Task requirements: Using the records below, filter out every line that lacks "function" and copy the rest.

━━━━━━━━

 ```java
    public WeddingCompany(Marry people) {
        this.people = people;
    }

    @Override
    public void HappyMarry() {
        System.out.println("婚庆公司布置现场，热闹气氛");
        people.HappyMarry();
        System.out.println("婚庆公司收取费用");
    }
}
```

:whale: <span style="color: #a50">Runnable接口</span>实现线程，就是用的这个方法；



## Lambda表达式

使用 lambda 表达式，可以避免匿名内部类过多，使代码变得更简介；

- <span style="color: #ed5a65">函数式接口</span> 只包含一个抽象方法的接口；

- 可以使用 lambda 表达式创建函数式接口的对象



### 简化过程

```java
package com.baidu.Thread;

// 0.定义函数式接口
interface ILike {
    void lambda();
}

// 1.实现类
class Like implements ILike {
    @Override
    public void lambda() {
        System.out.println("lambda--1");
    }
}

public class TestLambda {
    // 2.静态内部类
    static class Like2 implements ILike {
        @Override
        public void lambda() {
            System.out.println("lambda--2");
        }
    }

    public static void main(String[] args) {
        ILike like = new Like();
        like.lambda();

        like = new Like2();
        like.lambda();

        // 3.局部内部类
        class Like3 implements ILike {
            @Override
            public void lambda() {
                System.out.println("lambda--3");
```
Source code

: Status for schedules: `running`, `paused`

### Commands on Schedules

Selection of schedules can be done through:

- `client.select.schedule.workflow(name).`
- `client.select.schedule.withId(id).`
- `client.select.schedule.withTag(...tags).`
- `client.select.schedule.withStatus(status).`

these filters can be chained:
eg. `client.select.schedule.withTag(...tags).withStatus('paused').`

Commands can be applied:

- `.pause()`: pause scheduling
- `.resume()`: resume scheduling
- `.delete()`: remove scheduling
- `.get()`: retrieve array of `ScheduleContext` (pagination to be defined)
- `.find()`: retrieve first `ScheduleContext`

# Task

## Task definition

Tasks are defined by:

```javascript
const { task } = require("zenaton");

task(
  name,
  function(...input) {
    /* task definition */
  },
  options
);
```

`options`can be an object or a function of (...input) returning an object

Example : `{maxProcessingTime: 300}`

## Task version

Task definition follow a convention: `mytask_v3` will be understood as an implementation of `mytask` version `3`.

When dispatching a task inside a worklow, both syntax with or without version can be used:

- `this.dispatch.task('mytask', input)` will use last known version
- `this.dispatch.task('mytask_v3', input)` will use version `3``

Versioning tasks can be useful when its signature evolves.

━━━━━━━━

Task result:
  function(...input) {
`options`can be an object or a function of (...input) returning an object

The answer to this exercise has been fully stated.